As a result, energy companies are aggressively re-positioning their current operations with both a short- and a long-term approach. The energy companies that survive this market correction are the ones that are not only hyper-focused on maintaining cash liquidity through the storm but are also taking advantage of this time to reposition their operations.

It has never been more crucial to function in a more agile, reliable and efficient manner now and for the expansion period ahead.

Cash is king

The most critical area where energy companies are being affected is on their cash balances.  As a result, the principal goal during these times is to preserve cash by eliminating non-essential or duplicative costs. One core area of focus is on non-essential costs in their supply chain processes.

Historically, energy companies tended to manage these processes with a focus on cycle-time improvements and or vendor price concessions. In the current environment, that is no longer enough. Principally, these teams are trying to leverage process insights that allow them to pursue improvements to take some cost out of operations. Thus, process mining is becoming one of the most relevant technologies they are pursuing within their finance, supply chain and field maintenance teams.

Additionally, one of the principal areas of duplicative costs is in the IT/OT application portfolio. Accordingly, the IT/OT application portfolio technology platform is one that enterprise architects are evaluating for rapid deployment within their planning environments. The technology allows them to quickly understand their application portfolio with a full view of their application inventory relative to cost, cross-application dependencies and capabilities. This information is critical if they are going to get costs out of the business without sacrificing the capabilities that support the business.

Agile operations

One of the most important strategies that is being pursued by leading companies in this sector is the transformation of its asset management practices Ultimately, these leading companies will continue to invest in Industrial IoT (IIoT) technologies that not only allow them to manage their assets more efficiently, but also embed a foundational IIoT capability. This is a pathway to workflow automation that leverages a full understanding of workflow processes, real-time data and analytics. The goal is to be able to monitor and optimize processes in real time through the application of streaming, predictive and AI/ML analytics.

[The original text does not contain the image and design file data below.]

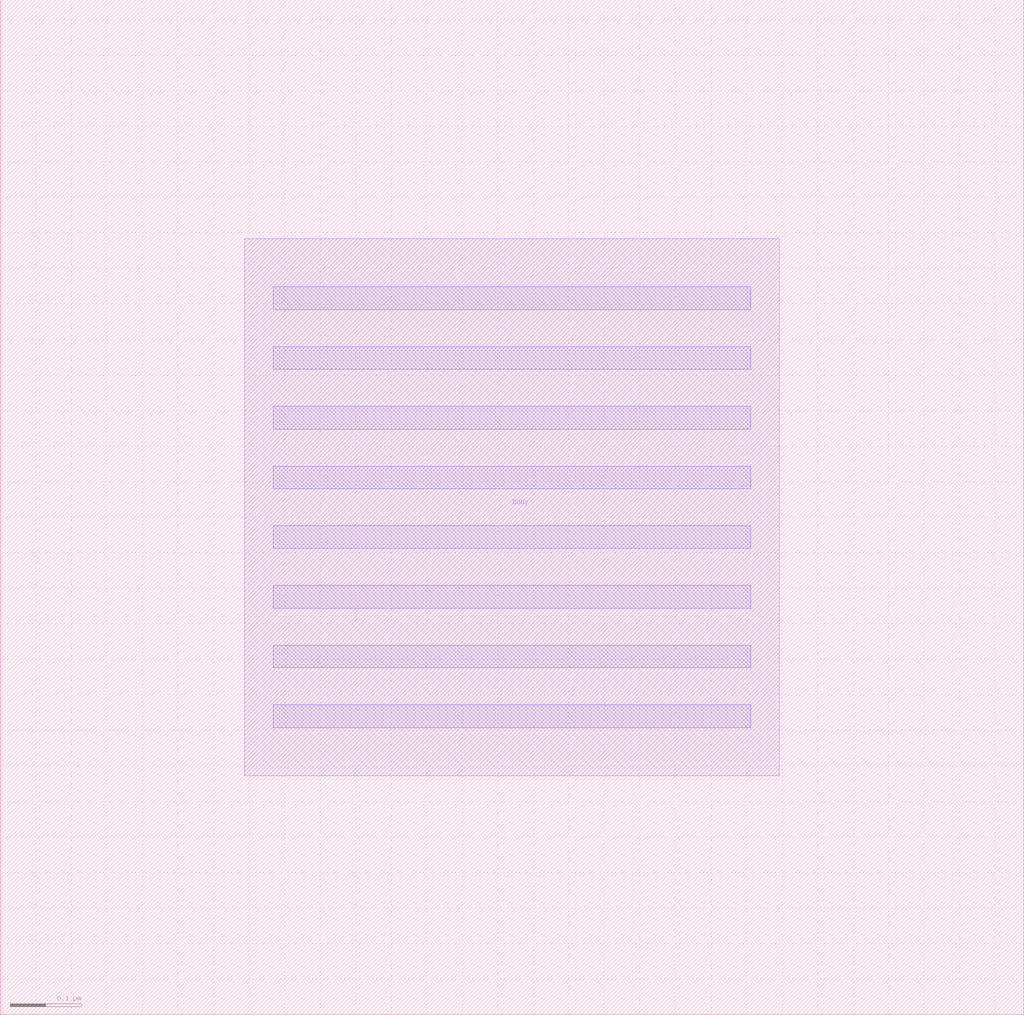
<source format=lef>
MACRO guard_ring
  ORIGIN 0 0 ;
  FOREIGN guard_ring 0 0 ;
  SIZE 1.4400 BY 1.4280 ;
  PIN Body
    DIRECTION INOUT ;
    USE SIGNAL ;
    PORT
      LAYER M1 ;
        RECT 0.3440 0.3360 1.0960 1.0920 ;
    END
  END Body
  OBS
    LAYER V0 ;
      RECT 0.3840 0.4040 1.0560 0.4360 ;
    LAYER V0 ;
      RECT 0.3840 0.4880 1.0560 0.5200 ;
    LAYER V0 ;
      RECT 0.3840 0.5720 1.0560 0.6040 ;
    LAYER V0 ;
      RECT 0.3840 0.6560 1.0560 0.6880 ;
    LAYER V0 ;
      RECT 0.3840 0.7400 1.0560 0.7720 ;
    LAYER V0 ;
      RECT 0.3840 0.8240 1.0560 0.8560 ;
    LAYER V0 ;
      RECT 0.3840 0.9080 1.0560 0.9400 ;
    LAYER V0 ;
      RECT 0.3840 0.9920 1.0560 1.0240 ;
  END
END guard_ring

</source>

Additionally, prior to the recent market contraction, one of the principal IT strategies in the industry was the migration to cloud operations. This trend will accelerate. Energy companies will continue to adopt iPaaS technologies that allow them to accelerate their cloud-to-cloud integration capabilities.

Production reliability

Today, energy companies are selling less oil and gas. During times such as these, one of the first exercises they pursue is to decide which wells and refining assets to turn off. In a world of negative to low oil prices, the need to remove less efficient assets from production is critical. 

While this approach ensures the best possible operating margins, it also concentrates operating risk in the wells that remain active – and the refining assets that are processing the oil and gas streams. Consequently, any unplanned service disruption in production and refining assets will have a massive negative financial impact.

Technology that allows them to ensure uptime performance for the remaining onstream production assets would be a welcome addition. By that token, self-service industrial analytics technologies are actively being deployed across the entire sector. These technologies provide production and reliability engineers with multi-asset visual data analytics that allow them to quickly identify reliability and production risk for multi-asset complex production processes.